Written by Deborah Feldman, School of Law
“Do no harm” is a well-known principle in the medical world. When it comes to law and public health, assistant professor Leo Beletsky thinks the same guidelines should apply.
“Laws are often heralded as interventions designed to ‘cure’ this or that ‘social ill,’ but little work is done to assess whether these claims are ever realized,” says Beletsky, who joined the School of Law this winter with a joint appointment at the Bouvé College of Health Sciences. “Many laws are poorly designed to achieve their aims and, as a result, some may do more harm than good.”
Beletsky’s work, which aligns with Northeastern’s long tradition of public health advocacy, focuses on the impact of law on health. What’s a bit unusual, however, is that in his research on legal and policy questions, Beletsky draws on tools typically used by epidemiologists to evaluate the impact of public health programs.
His interdisciplinary approach is contributing to a growing trend in science that considers the influence of policies and the criminal justice system as “structural” drivers of health.
Given Northeastern’s emphasis on interdisciplinary education and research, he says, “I was drawn to the university’s commitment to grappling with some of today’s most complex empirical questions and finding innovative solutions that harness that complexity.”
Beletsky’s academic path explains this interdisciplinary outlook.
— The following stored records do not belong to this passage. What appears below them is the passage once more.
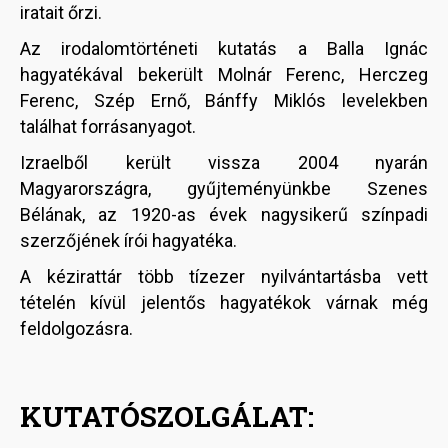
iratait őrzi.
Az irodalomtörténeti kutatás a Balla Ignác
hagyatékával bekerült Molnár Ferenc, Herczeg
Ferenc, Szép Ernő, Bánffy Miklós levelekben
találhat forrásanyagot.
Izraelből került vissza 2004 nyarán
Magyarországra, gyűjteményünkbe Szenes
Bélának, az 1920-as évek nagysikerű színpadi
szerzőjének írói hagyatéka.
A kézirattár több tízezer nyilvántartásba vett
tételén kívül jelentős hagyatékok várnak még
feldolgozásra.
KUTATÓSZOLGÁLAT: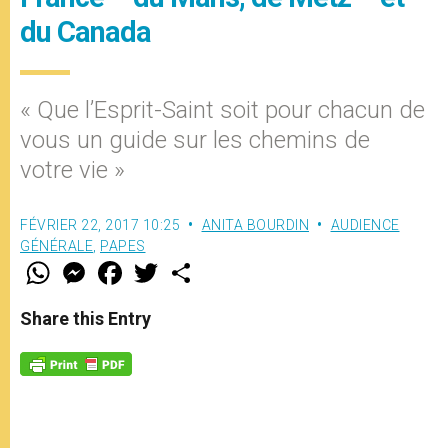
du Canada
« Que l’Esprit-Saint soit pour chacun de
vous un guide sur les chemins de
votre vie »
FÉVRIER 22, 2017 10:25
ANITA BOURDIN
AUDIENCE
GÉNÉRALE
,
PAPES
W
M
F
T
S
h
e
a
w
h
a
s
c
i
a
t
s
e
t
r
Share this Entry
s
e
b
t
e
A
n
o
e
p
g
o
r
p
e
k
r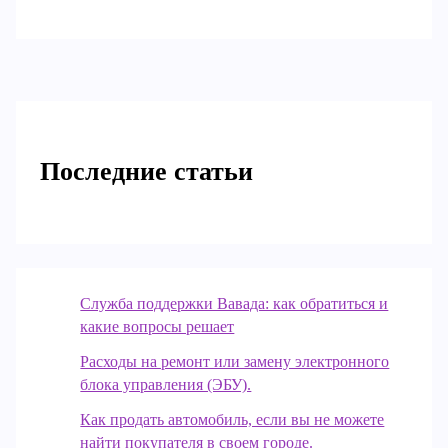
Последние статьи
Служба поддержки Вавада: как обратиться и
какие вопросы решает
Расходы на ремонт или замену электронного
блока управления (ЭБУ).
Как продать автомобиль, если вы не можете
найти покупателя в своем городе.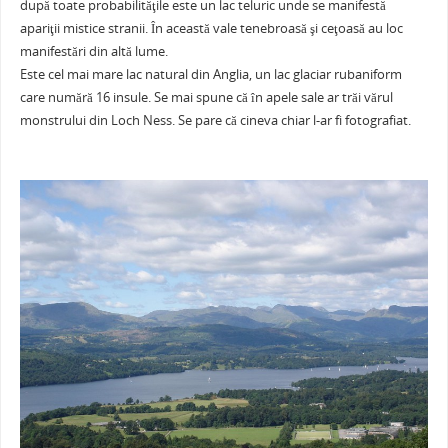
după toate probabilităţile este un lac teluric unde se manifestă
e
er
l
e
s
je
apariţii mistice stranii. În această vale tenebroasă şi ceţoasă au loc
b
st
A
a
manifestări din altă lume.
Este cel mai mare lac natural din Anglia, un lac glaciar rubaniform
o
p
ză
care numără 16 insule. Se mai spune că în apele sale ar trăi vărul
o
p
monstrului din Loch Ness. Se pare că cineva chiar l-ar fi fotografiat.
k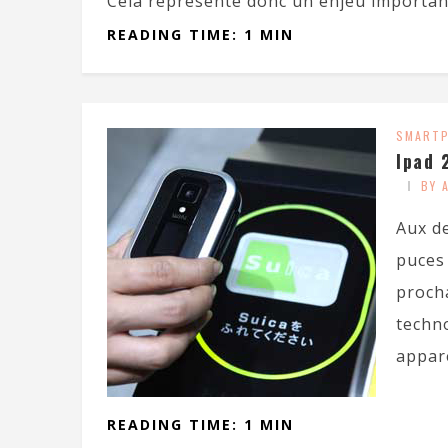
Cela représente donc un enjeu important
READING TIME: 1 MIN
SMART
Ipad 
BY 
Aux de
puces
procha
techn
appare
READING TIME: 1 MIN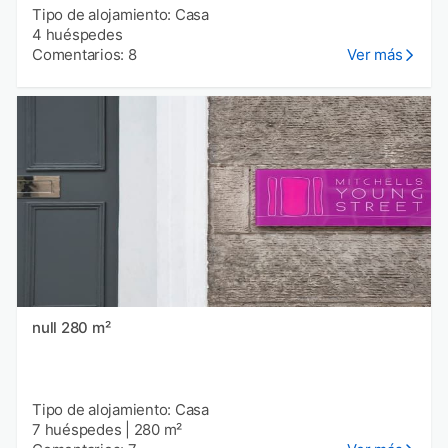
Tipo de alojamiento: Casa
4 huéspedes
Comentarios: 8
Ver más
null 280 m²
Tipo de alojamiento: Casa
7 huéspedes
|
280 m²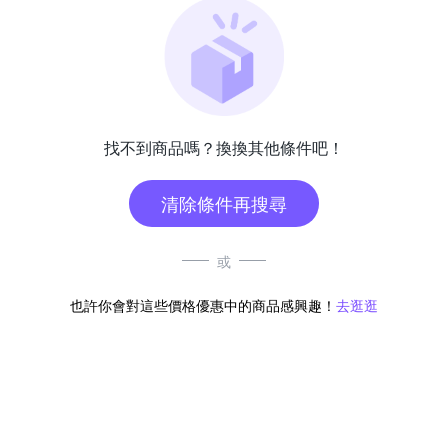
找不到商品嗎？換換其他條件吧！
清除條件再搜尋
或
也許你會對這些價格優惠中的商品感興趣！
去逛逛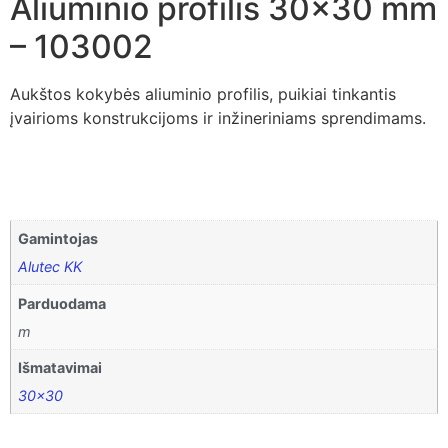
Aliuminio profilis 30×30 mm
– 103002
Aukštos kokybės aliuminio profilis, puikiai tinkantis
įvairioms konstrukcijoms ir inžineriniams sprendimams.
Gamintojas
Alutec KK
Parduodama
m
Išmatavimai
30×30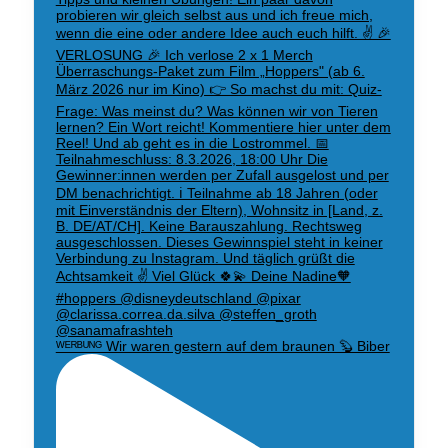
ᵂᴱᴿᴮᵁᴺᴳ Wir waren gestern auf dem braunen 🦫 Biber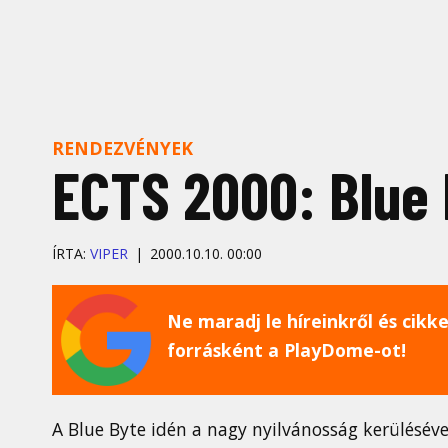
RENDEZVÉNYEK
ECTS 2000: Blue 
ÍRTA:
VIPER
2000.10.10. 00:00
Ne maradj le híreinkről és cikkei
forrásként a PlayDome-ot!
A Blue Byte idén a nagy nyilvánosság kerüléséve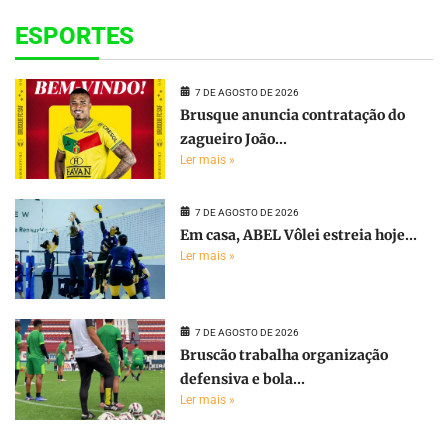
ESPORTES
7 DE AGOSTO DE 2026
Brusque anuncia contratação do
zagueiro João...
Ler mais »
7 DE AGOSTO DE 2026
Em casa, ABEL Vôlei estreia hoje...
Ler mais »
7 DE AGOSTO DE 2026
Bruscão trabalha organização
defensiva e bola...
Ler mais »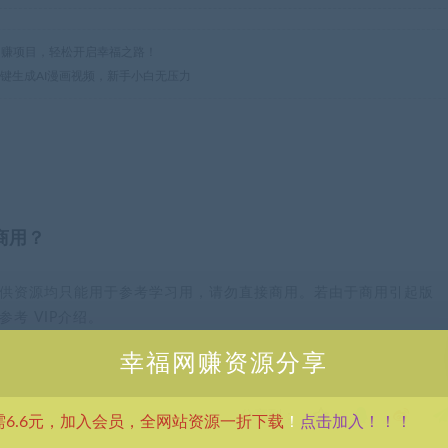
热门网赚项目，轻松开启幸福之路！
一键生成AI漫画视频，新手小白无压力
商用？
供资源均只能用于参考学习用，请勿直接商用。若由于商用引起版
考 VIP介绍。
幸福网赚资源分享
分享到：
点击加入！！！
需6.6元，加入会员，全网站资源一折下载
！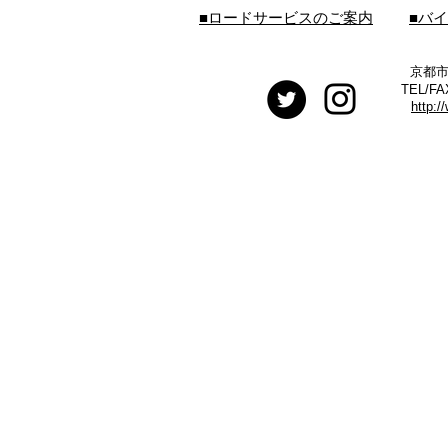
■ロードサービスのご案内
■バ
京都市
TEL/FA
http:/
As a graduate student in public health, he worked on a study looking at the impact of syringe decriminalization in Rhode Island, which was designed to slow the HIV epidemic among injection drug users. Observing that police practices did not reflect the change in the law, Beletsky interviewed patrol offers to understand what caused the disconnect between the “law on the books” and the “law on the streets.”
“I found that many officers didn’t know about the reform,” he recalls. “Those who did refused to go along with it because they saw it as counterproductive.”
His interest in understanding the impact of laws on health led to a job at Temple Law School. In a self-styled co-op program, he continued to do research while pursuing his law degree.
Beletsky went on to a prestigious fellowship — more frequently reserved for scientific researchers than lawyers — at the Yale Center for Interdisciplinary Research on AIDS. Working with epidemiologists, clinical psychologists and physicians studying the spread of HIV helped him hone his research skills. Beletsky also advocated using a public health lens to examine human rights abuses against vulnerable groups, viewing these events as something that can be prevented, monitored and addressed through proven interventions.
In his subsequent faculty position in the Division of Global Public Health at the University of California-San Diego’s School of Medicine, he designed interventions to improve public health while trying to curb human rights violations in places ranging from Baltimore, Maryland, to Bishkek, Kyrgyzstan.
“My enthusiasm for this new position goes far beyond Northeastern University’s traditional public health advocacy strengths,” says Beletsky. “There are so many exciting opportunities for interdisciplinary research with colleagues from the School of Law, Bouvé and other departments. Having learned by doing, I can truly appreciate and applaud the university’s unique commitment to experiential education.”